═════ Document passage

Re: [PATCH] xfs: introduce protection for drop nlink

<cheng.lin130@xxxxxxxxxx> · Mon, 28 Aug 2023 11:29:51 +0800 (CST)



> On Sat, Aug 26, 2023 at 10:54:11PM +0800, cheng.lin130@xxxxxxxxxx wrote:
> > > On Fri, Aug 25, 2023 at 04:32:22PM +0800, cheng.lin130@xxxxxxxxxx wrote:
> > > > > On Thu, Aug 24, 2023 at 03:43:52PM +0800, cheng.lin130@xxxxxxxxxx wrote:
> > > > >> From: Cheng Lin <cheng.lin130@xxxxxxxxxx>
> > > > >> An dir nlinks overflow which down form 0 to 0xffffffff, cause the
> > > > >> directory to become unusable until the next xfs_repair run.
> > > > >>
> > > > >> Introduce protection for drop nlink to reduce the impact of this.
> > > > >> And produce a warning for directory nlink error during remove.
> > > > >>
> > > > >> Signed-off-by: Cheng Lin <cheng.lin130@xxxxxxxxxx>
> > > > >> ---
> > > > >>  fs/xfs/xfs_inode.c | 16 +++++++++++++++-
> > > > >>  1 file changed, 15 insertions(+), 1 deletion(-)
> > > > >>
> > > > >> diff --git a/fs/xfs/xfs_inode.c b/fs/xfs/xfs_inode.c
> > > > >> index 9e62cc5..536dbe4 100644
> > > > >> --- a/fs/xfs/xfs_inode.c
> > > > >> +++ b/fs/xfs/xfs_inode.c
> > > > >> @@ -919,6 +919,15 @@ STATIC int xfs_iunlink_remove(struct xfs_trans *tp, struct xfs_perag *pag,
> > > > >>      xfs_trans_t *tp,
> > > > >>      xfs_inode_t *ip)
> > > > >>  {
> > > > >> +    xfs_mount_t     *mp;
> > > > >> +
> > > > >> +    if (VFS_I(ip)->i_nlink == 0) {
> > > > >> +        mp = ip->i_mount;
> > > > >> +        xfs_warn(mp, "%s: Deleting inode %llu with no links.",
> > > > >> +             __func__, ip->i_ino);
> > > > >> +        return 0;
> > > > >> +    }
> > > > >> +
> > > > >>      xfs_trans_ichgtime(tp, ip, XFS_ICHGTIME_CHG);
> > > > >>
> > > > >>      drop_nlink(VFS_I(ip));
> > > > > I'm not sure how nlink would ever get to 0xFFFFFFFF since the VFS won't
> > > > > let a link count exceed s_max_links, and XFS sets that to 0x7FFFFFFF.

══════════

= Given exercise 1 =
Copy the records from the line containing "text Veremos mas" up to and including the line containing "text sera modificada", keeping each line exactly as it appears.

═════ Records to process

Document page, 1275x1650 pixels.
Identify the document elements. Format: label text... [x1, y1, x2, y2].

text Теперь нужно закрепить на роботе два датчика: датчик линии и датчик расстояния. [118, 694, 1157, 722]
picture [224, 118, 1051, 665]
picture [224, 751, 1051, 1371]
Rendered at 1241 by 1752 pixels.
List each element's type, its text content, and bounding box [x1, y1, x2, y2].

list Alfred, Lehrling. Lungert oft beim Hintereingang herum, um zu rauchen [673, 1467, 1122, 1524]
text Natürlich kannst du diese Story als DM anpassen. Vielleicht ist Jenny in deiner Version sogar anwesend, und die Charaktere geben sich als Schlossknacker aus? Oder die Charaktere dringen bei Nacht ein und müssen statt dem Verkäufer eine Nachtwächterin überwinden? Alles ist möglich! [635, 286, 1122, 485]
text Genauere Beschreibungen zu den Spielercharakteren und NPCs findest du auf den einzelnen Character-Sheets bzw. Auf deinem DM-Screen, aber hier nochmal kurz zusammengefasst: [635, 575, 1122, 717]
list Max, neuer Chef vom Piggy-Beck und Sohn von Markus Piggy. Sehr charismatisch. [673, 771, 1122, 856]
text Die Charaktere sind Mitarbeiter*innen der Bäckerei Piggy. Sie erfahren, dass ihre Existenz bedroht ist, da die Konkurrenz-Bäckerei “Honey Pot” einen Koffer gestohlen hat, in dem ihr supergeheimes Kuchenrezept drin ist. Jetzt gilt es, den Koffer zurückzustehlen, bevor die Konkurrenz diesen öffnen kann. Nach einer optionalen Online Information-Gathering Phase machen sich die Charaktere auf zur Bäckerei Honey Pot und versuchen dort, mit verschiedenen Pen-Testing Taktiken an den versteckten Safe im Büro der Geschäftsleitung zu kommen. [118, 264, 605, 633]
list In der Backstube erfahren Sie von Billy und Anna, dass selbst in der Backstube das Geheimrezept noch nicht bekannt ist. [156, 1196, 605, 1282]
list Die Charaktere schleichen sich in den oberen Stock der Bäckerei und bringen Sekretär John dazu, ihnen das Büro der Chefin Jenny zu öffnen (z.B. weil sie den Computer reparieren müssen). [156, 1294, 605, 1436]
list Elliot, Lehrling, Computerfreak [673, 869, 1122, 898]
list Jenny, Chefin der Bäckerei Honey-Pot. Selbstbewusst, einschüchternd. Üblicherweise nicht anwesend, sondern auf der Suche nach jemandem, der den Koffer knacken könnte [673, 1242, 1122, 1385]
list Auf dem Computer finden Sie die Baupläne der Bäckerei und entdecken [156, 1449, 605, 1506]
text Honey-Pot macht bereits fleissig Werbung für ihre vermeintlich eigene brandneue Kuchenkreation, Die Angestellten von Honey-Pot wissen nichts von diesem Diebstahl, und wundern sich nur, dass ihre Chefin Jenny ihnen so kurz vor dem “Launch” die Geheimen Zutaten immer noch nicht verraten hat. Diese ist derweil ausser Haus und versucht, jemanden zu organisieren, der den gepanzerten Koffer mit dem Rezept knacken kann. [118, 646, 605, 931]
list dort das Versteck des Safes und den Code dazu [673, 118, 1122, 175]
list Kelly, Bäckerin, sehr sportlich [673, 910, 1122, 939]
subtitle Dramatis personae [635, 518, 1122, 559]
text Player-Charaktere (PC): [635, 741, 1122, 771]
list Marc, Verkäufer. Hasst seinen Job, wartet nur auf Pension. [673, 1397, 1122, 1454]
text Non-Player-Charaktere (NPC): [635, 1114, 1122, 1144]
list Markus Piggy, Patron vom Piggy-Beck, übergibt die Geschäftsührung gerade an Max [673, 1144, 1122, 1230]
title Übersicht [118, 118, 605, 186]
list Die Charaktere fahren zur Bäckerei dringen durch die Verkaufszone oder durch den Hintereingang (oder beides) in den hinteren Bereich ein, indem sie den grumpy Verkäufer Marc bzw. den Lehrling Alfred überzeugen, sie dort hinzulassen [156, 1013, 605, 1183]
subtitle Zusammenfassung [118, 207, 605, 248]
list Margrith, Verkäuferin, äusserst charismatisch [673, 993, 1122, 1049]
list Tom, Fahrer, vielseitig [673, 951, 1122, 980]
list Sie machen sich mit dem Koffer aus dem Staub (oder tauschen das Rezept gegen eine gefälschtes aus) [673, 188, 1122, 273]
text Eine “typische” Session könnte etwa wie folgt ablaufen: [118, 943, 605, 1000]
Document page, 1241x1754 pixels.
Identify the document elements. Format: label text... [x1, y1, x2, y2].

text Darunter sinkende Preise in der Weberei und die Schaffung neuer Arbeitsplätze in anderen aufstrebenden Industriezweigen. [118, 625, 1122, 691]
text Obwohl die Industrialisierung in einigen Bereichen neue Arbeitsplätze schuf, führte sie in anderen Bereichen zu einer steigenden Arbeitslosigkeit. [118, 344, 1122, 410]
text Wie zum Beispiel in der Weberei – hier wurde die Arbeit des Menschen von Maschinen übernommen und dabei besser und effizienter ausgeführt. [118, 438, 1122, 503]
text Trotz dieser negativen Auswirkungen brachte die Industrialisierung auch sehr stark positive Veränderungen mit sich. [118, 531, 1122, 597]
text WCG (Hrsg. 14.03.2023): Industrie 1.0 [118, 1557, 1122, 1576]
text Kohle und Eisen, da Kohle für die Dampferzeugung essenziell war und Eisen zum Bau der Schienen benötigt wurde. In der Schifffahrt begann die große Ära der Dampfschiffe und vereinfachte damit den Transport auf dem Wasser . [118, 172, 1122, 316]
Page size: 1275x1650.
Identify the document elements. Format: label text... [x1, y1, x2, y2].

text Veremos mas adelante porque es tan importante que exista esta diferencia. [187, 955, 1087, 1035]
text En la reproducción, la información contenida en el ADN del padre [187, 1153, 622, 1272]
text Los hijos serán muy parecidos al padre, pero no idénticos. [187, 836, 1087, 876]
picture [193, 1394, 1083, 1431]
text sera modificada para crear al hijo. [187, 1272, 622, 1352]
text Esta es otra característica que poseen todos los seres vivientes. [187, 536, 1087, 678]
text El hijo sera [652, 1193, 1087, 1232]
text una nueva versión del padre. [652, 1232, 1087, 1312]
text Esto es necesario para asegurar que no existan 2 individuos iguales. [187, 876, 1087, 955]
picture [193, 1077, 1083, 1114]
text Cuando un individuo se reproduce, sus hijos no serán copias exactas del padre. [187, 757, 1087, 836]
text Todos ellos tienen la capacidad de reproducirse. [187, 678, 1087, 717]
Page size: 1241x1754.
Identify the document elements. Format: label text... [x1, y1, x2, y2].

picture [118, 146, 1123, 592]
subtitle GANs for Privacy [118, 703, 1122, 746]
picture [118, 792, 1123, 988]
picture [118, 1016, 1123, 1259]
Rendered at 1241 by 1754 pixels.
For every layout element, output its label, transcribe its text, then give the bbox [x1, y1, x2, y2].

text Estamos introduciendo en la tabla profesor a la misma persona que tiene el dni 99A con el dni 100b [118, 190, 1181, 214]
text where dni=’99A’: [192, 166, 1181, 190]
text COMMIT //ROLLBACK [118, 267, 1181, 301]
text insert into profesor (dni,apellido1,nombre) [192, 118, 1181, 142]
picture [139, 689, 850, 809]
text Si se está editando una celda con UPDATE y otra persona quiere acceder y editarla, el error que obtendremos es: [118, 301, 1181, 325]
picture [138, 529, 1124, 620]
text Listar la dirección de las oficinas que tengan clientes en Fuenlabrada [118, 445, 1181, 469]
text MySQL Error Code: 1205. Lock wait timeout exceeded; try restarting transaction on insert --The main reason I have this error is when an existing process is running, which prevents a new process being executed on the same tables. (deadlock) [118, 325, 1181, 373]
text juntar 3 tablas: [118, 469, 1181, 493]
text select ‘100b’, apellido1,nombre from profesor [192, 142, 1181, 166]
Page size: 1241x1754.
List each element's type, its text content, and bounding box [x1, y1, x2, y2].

══════════

= Given exercise 2 =
In the XFS patch thread, what value does XFS set s_max_links to?

= Complete answer 1 =
text Veremos mas adelante porque es tan importante que exista esta diferencia. [187, 955, 1087, 1035]
text En la reproducción, la información contenida en el ADN del padre [187, 1153, 622, 1272]
text Los hijos serán muy parecidos al padre, pero no idénticos. [187, 836, 1087, 876]
picture [193, 1394, 1083, 1431]
text sera modificada para crear al hijo. [187, 1272, 622, 1352]

= Complete answer 2 =
0x7FFFFFFF